Location: Pest Management ResearchTitle: Gastrophysa polygoni herbivory on Rumex confertus: Single leaf VOC induction and dose dependent herbivore attraction/repellence to individual compounds) Author
Submitted to: Journal of Plant Physiology
Publication Type: Peer Reviewed Journal
Publication Acceptance Date: 6/13/2011
Publication Date: 10/7/2011
Publication URL: http://handle.nal.usda.gov/10113/58288
Citation: Piesek, D., Wenda-Piesek, A., Kotwica, K., Lyszczarz, A., Delaney, K.J. 2011. Gastrophysa polygoni herbivory on Rumex confertus: Single leaf VOC induction and dose dependent herbivore attraction/repellence to individual compounds. Journal of Plant Physiology. 168(17): 2134-2138. Interpretive Summary: Some plants are invasive weedy species because of high levels of seed production that allows for rapid spread. One example of this is mossy sorrel, also called Asiatic dock weed that rapidly invades habitats and affects cattle forage (quantity and quality) in Europe. As a result, biological control of mossy sorrel is being considered with beetles that specialize on the genus of plants containing dock and sorrel weeds. Here, we measured concentrations of emitted mossy sorrel volatile organic compounds (VOCs) after a leaf was fed upon by one of the candidate biological control agent beetles. Mossy sorrel plants receiving feeding injury had much higher levels of two green leaf volatiles (GLVs, commonly emitted after leaf injury to plants) and three terpenes (usually specific to herbivory or pathogen infection injuties). Subsequent tests with the beetles showed that both sexes were attached to a concentration similar to induced levels for the two GLVs, for none of the three terpenes. At the highest dose tested (much higher than emitted concentrations measured), the dock beetles were repelled by both GLVs and one of the three terpenes. Our results suggest that in the field that low levels of dock beetle feeding might attract more beetles to mossy sorrel as a target weed host plant, while large amounts of feeding might repel beetles from coming to a highly injured plant; these will have to be confirmed with field tests. Our results could suggest that potential biological control agents use VOCs from a target weed host plant as information about host quality, and perhaps whether to attack plants with different levels of herbivory injury. This might have an influence on how successful such a biological control insect would be with a target weed host.

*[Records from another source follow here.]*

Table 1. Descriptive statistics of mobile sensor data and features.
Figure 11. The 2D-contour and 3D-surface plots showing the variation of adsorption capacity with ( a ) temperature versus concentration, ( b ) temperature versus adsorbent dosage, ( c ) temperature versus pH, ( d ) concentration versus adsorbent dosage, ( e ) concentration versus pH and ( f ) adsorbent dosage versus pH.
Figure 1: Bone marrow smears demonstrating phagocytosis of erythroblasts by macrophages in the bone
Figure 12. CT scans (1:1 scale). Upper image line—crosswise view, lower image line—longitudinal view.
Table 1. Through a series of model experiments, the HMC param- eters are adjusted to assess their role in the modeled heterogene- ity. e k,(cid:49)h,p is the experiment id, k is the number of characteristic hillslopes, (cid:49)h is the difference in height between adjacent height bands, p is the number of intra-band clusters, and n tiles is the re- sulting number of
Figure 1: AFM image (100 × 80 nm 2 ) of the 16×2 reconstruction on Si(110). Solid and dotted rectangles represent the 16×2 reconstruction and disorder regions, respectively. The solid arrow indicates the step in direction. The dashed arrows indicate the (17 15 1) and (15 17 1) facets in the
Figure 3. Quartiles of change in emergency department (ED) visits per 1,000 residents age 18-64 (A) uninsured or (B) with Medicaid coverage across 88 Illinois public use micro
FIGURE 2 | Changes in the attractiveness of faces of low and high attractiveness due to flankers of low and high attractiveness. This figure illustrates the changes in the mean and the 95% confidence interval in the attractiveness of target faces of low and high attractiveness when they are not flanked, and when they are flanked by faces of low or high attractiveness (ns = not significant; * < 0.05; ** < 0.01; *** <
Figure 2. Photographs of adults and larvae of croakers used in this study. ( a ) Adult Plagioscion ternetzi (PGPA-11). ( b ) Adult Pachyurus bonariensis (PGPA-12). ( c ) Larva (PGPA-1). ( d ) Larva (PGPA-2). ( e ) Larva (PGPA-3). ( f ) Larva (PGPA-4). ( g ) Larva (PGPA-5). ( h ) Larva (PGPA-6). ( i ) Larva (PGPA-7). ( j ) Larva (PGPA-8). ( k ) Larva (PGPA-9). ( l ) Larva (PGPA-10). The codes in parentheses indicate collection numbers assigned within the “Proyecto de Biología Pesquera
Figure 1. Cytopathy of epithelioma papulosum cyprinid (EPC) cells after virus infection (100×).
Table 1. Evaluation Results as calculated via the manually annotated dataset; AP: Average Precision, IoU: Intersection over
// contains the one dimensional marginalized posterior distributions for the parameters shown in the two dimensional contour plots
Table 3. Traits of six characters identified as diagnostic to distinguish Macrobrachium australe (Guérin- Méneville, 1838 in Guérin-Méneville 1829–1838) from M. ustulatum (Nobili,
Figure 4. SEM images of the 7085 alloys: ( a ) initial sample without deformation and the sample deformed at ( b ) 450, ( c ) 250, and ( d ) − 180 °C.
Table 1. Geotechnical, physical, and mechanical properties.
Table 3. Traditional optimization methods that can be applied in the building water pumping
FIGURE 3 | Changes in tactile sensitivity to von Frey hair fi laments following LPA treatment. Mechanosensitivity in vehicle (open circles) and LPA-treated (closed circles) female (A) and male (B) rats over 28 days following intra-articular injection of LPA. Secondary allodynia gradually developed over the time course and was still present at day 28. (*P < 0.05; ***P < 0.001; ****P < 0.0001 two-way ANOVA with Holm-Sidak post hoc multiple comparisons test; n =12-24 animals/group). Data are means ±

Technical Abstract: We report large induction (> 65fold increases) of volatile organic compounds (VOCs) emitted from a single leaf of the invasive weed mossy sorrel, Rumex confertus Willd. (Polygonaceae), by herbivory of the dock leaf beetle, Gastrophysa polygoni L. (Coleoptera: Chrysomelidae). The R. confertus VOC blend induced by G. polygoni herbivory included two green leaf volatiles ((Z)-3-hexenal, (Z)-3-hexen-1-yl acetate) and three terpenes (linalool, ß-caryophyllene, (E)-ß-farnesene). Uninjured leaves produced small constitutive amounts of the GLVs and barely detectable amounts of the terpenes. A Y-tube olfactometer bioassay revealed that both sexes of adult G. polygoni were attracted to (Z)-3-hexenal and (Z)-3-hexen-1-yl acetate at a concentration of 300 ng•h-1. No significant G. polygoni attraction or repellance was detected for any VOC at other concentrations (60 and 1500 ng•h-1). Yet, G. polygoni males and females were significantly repelled by (or avoided) at the highest test concentration (7500 ng•hr-1) of both GLVs and (E)-ß-farnesene. Mated male and female G. polygoni might be attracted to injured R. confertus leaves, but might avoid R. confertus when VOC concentrations (especially the terpene (E)-ß-farnesene) suggest high overall plant injury from conspecifics, G. viridula, or high infestations of other herbivores that release (E)-ß-farnesene (e.g., aphids). Tests in the future will need to examine G. polygoni responses to VOCs emitted directly from uninjured (constitutive) and injured (induced) R. confertus, and examine whether R. confertus VOC induction concentrations increase with greater tissue removal on a single leaf and/or the number of leaves with feeding injury.